Em realidade, tais medidas não passam de uma compra de votos de maneira descarada envolvendo desonerações e distribuição de dinheiro para uma larga gama da sociedade argentina , principalmente para aqueles 40% que já se encontram abaixo da linha da pobreza. 

Fato é que essa decisão populista, associada a uma campanha política que propaga o medo com relação ao que Mileipode fazer, permitiu a  Massa ir para o segundo turno em primeiro lugar. E pelos números das pesquisas recentes, o candidato da situação deverá se eleger e ter que lidar com sua própria herança: uma economia que deve chegar ao final do ano com uma inflação em torno de 170% e com uma recessão gravíssima, derivados, em última instância, do desajuste das contas públicas.

E o problema disso é que nada em sua proposta de governo indica qualquer tentativa de correção consistente de rumo. Ao contrário, é um conjunto de intenções de mais do mesmo, que atende sua base eleitoral calcada em funcionários públicos e dependentes do Estado. E é neste ponto que mora todo o problema. 

Argentina caiu de vez em uma armadilha típica de países que não conseguem entender duas coisas.
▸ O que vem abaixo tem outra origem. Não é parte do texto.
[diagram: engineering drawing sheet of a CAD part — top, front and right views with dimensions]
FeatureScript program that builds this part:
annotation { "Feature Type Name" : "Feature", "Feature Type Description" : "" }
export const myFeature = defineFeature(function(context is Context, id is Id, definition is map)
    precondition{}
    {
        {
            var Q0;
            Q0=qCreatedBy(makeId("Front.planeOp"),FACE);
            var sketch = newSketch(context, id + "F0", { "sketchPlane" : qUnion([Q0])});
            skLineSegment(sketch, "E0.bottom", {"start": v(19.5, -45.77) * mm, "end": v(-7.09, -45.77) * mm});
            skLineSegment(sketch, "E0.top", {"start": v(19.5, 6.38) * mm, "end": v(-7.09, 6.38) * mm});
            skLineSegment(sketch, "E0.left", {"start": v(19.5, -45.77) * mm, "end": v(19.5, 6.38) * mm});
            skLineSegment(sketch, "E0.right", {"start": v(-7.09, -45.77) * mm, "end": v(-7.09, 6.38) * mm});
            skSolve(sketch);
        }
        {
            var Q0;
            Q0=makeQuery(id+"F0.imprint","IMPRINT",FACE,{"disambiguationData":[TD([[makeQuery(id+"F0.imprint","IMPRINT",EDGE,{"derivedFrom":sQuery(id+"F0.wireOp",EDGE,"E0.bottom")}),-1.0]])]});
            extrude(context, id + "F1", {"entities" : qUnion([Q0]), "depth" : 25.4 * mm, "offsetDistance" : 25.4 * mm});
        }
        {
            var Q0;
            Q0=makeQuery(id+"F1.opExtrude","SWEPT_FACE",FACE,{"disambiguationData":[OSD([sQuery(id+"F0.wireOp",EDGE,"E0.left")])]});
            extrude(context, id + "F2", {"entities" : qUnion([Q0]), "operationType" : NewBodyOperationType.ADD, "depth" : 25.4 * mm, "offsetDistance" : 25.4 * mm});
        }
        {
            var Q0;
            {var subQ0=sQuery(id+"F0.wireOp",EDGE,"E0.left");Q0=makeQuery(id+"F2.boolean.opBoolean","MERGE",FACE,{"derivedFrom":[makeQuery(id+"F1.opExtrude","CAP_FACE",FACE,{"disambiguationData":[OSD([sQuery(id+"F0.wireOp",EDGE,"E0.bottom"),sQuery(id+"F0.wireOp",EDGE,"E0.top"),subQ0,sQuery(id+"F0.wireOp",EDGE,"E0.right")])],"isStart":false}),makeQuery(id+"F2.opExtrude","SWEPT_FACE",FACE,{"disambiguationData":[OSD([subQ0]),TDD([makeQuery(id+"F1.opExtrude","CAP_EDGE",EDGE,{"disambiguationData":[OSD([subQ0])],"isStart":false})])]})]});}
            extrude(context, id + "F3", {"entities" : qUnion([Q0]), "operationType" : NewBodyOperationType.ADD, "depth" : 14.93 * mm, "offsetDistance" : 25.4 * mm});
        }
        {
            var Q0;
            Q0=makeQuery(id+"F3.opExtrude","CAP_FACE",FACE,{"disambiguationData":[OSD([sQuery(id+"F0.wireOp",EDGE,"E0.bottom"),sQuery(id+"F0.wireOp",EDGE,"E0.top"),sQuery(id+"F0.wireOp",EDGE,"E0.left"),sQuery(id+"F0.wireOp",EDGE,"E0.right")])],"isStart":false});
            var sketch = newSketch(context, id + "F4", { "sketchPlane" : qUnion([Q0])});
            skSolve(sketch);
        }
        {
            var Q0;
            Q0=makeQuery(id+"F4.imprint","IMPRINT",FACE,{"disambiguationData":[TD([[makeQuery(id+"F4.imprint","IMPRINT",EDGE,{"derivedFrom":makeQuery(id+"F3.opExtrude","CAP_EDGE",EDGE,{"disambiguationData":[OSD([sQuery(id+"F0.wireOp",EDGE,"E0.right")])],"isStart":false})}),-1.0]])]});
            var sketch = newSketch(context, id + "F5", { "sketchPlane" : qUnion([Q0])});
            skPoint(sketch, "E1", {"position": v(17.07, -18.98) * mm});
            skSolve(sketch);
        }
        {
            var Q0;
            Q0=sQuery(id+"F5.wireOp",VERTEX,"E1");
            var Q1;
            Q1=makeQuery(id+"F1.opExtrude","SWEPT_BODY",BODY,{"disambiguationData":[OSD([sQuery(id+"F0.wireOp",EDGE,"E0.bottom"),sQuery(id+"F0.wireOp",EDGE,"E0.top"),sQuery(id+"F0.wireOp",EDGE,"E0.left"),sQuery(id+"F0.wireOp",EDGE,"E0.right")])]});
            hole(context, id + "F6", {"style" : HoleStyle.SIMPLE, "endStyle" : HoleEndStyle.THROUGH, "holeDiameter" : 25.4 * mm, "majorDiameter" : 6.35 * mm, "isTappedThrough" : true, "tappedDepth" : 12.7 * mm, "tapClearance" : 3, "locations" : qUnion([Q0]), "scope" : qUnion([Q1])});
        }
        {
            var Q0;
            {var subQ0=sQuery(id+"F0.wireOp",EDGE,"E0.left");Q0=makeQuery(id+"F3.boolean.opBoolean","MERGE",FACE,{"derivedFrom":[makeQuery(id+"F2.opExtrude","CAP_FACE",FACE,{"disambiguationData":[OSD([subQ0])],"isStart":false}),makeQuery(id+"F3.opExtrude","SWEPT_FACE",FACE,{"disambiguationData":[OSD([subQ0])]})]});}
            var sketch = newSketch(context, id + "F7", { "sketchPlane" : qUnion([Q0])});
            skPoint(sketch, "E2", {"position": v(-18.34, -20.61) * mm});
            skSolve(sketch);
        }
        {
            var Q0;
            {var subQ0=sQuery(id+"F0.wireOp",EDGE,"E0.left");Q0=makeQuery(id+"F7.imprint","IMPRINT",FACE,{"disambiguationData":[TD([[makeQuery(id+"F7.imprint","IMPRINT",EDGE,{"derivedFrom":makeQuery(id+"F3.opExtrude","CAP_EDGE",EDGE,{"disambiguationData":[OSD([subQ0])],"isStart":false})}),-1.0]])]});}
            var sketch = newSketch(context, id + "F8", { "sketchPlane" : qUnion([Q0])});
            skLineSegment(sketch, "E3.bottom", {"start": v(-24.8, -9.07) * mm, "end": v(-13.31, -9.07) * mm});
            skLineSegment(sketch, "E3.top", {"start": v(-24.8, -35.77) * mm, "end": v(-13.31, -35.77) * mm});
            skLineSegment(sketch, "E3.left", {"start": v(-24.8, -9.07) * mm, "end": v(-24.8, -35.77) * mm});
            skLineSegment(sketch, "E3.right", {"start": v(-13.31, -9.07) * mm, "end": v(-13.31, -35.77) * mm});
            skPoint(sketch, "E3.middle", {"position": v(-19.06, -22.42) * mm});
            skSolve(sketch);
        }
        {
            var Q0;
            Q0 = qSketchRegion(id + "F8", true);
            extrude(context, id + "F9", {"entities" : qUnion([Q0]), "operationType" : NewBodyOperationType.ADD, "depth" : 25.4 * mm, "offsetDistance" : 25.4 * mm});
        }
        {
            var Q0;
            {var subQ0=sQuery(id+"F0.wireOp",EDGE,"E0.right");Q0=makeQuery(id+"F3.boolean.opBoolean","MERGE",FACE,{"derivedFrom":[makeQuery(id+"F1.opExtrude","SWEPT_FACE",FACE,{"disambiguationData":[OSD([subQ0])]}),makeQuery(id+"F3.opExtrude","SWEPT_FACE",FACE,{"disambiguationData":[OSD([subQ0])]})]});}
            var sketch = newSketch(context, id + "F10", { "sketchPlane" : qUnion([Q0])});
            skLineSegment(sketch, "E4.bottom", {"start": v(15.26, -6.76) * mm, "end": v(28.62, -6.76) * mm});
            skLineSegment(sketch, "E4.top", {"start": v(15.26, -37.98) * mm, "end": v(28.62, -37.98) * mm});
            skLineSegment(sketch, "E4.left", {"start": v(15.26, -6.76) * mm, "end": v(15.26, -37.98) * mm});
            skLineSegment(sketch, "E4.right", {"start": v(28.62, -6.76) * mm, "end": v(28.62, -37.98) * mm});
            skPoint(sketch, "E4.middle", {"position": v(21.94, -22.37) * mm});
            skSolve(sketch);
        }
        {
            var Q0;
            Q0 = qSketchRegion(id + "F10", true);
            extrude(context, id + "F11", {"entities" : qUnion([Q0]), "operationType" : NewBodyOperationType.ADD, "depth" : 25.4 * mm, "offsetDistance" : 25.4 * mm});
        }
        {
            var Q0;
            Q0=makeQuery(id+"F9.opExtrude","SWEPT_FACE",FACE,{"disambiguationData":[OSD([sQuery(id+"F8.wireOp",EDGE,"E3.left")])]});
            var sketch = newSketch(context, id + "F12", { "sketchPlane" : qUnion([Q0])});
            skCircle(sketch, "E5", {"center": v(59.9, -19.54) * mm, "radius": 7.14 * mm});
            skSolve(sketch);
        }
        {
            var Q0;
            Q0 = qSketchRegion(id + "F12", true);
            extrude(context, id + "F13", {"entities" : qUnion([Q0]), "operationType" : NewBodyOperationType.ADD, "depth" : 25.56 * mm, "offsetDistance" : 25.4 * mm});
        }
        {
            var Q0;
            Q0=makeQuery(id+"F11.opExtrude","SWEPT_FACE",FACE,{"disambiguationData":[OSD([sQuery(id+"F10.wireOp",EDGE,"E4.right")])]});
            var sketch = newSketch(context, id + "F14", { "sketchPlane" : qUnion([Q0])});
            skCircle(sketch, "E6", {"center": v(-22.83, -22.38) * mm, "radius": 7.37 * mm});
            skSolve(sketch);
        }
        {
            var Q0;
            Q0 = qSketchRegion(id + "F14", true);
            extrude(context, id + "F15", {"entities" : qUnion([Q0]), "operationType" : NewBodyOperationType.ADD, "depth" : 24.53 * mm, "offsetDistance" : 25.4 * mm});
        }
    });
A primeira é que todo gasto público deve ter como contrapartida alguma fonte de receitas, pois, do contrário, o resultado será uma trajetória de elevação de déficit e dívida pública, culminando no que os economistas denominam estagflação (inflação com estagnação econômica).

A segunda coisa é entender que, mesmo que a correção seja realizada com elevação de impostos, a tributação em excesso acaba fazendo com que o país gere menos renda do que poderia, empobrecendo a todos. E isso é tão mais verdade quanto mais ineficientes forem os gastos públicos. E neste aspecto específico, tanto  Argentina como  Brasil se igualam.

Em realidade, esse círculo vicioso de descontrole de gastos públicos, que gera como contrapartida desemprego e empobrecimento de uma boa parte da população, é um caminho fértil para criar uma espécie de “dependência química estatal de eleitores”, que passam a acreditar e votar em todo tipo de candidato populista. 


E isso acaba acontecendo porque muitos deles, inclusive, têm medo do que viria com a mudança do paradigma de distribuição de benesses estatais. E é neste raciocínio que Massa também tem se apoiado. Claro que alguém poderia dizer que, dada a gravidade da situação, ele seria obrigado a enfrentar a dura realidade do país e adotar ao menos algumas medidas corretivas. 

O problema é que mesmo para isso teria que mudar sua base de apoio no Congresso, uma vez que a atual nunca permitiria uma guinada da  política econômica desse tipo. Ou seja, Massa criou uma armadilha para si mesmo e para a própria Argentina

Nesse sentido, se o melhor para o  Brasil é ver o nosso terceiro maior parceiro comercial voltar a crescer, ainda acho melhor torcer para a vitória de Milei , com todas as suas falas bizarras, inclusive sobre o Mercosul . Isso porque parte de suas propostas, além de caminhar na direção correta, estão menos distantes das ideias da maioria do Congresso argentino atual. 

Ou seja, é mais fácil para Milei ter um choque de realidade do que o próprio Massa; mesmo porque implementar apenas parte de suas propostas (como, por exemplo, privatizações) na situação atual da Argentina , certamente, representará um enorme avanço no meio de tanto caos econômico, além um imenso ganho político futuro.